The World Health Organization (WHO) categorically states that there is no evidence to suggest that e-cigarettes can effectively assist community smokers in quitting smoking. On the contrary, there is existing evidence that indicates e-cigarettes have a negative impact on public health.
E-cigarettes have been widely available on the market and extensively promoted among young people. Currently, 34 countries have implemented bans on the sales of e-cigarettes, while 88 countries lack any minimum age restrictions for purchasing e-cigarettes. Additionally, 74 countries have no regulations in place regarding these harmful products.
World Health Organization Director-General Tedros Adhanom Ghebreyesus emphasized that “children are being lured into smoking and may become addicted to nicotine at a young age. I urge countries to implement strict measures to prevent the use of e-cigarettes in order to protect their citizens, especially children and adolescents.
E-cigarettes, which contain highly addictive nicotine, are harmful to health. While we have not yet fully understood their long-term effects on health, it has been established that they produce harmful substances, some of which are considered carcinogens, while others increase the risk of heart and lung diseases. The use of e-cigarettes may also affect brain development, leading to learning and cognitive impairments in young people. Pregnant women exposed to e-cigarettes may have adverse effects on the development of the fetus. The toxic gases in e-cigarettes also pose risks to those around the users.
The usage of e-cigarettes among children aged 13-15 is reported in all regions of the World Health Organization. In Canada, the prevalence of e-cigarette use among individuals aged 16-19 has doubled between 2017 and 2022. Similarly, in the UK, the number of teenagers using e-cigarettes has tripled in the past three years.
Research consistently indicates that even brief exposure to social media content about e-cigarettes can potentially increase both the willingness to use these products and the positive attitude towards e-cigarettes. Young people who use e-cigarettes are nearly three times more likely to use traditional cigarettes in the future.
The World Health Organization (WHO) has called on countries to take urgent measures to prevent the use of e-cigarettes and nicotine addiction, as well as to implement comprehensive tobacco control methods that align with each country’s respective circumstances.
In countries where the sale of e-cigarettes is prohibited, the WHO urges stronger enforcement of such bans and continuous monitoring to support public health interventions and ensure strict compliance.
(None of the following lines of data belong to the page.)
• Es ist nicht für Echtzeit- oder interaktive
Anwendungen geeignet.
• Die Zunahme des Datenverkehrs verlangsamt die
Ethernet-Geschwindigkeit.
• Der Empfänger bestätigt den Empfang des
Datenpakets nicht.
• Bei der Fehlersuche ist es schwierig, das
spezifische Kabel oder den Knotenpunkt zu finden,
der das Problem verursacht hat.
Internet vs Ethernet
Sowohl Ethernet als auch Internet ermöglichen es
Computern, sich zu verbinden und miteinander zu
In countries where the sale of e-cigarettes as consumer products (including sales, imports, distribution, and production) is permitted, the WHO emphasizes the need for strict regulations to reduce their attractiveness and harm to the public. This includes the prohibition of all flavors, limitations on nicotine concentration and content, as well as taxation.
The strategy for smoking cessation should be based on the best available evidence and should be accompanied by other tobacco control measures, and it should be monitored and evaluated. According to the current evidence, the government should not allow the sales of e-cigarettes as consumer products in order to achieve the goal of smoking cessation.
Any government that adopts an e-cigarette smoking cessation strategy must regulate the conditions of product exposure to ensure proper clinical conditions and manage drug products (including requiring them to be distributed as pharmaceuticals). Even in such strict forms, the decision to pursue e-cigarettes as a means to achieve smoking cessation goals should only be made after reviewing domestic conditions, as well as examining smoking risks and proven cessation strategies.
Due to the growing prevalence of e-cigarette use, which has been found to have harmful effects on the health of children and adolescents, decisive action must be taken to prevent the use of e-cigarettes.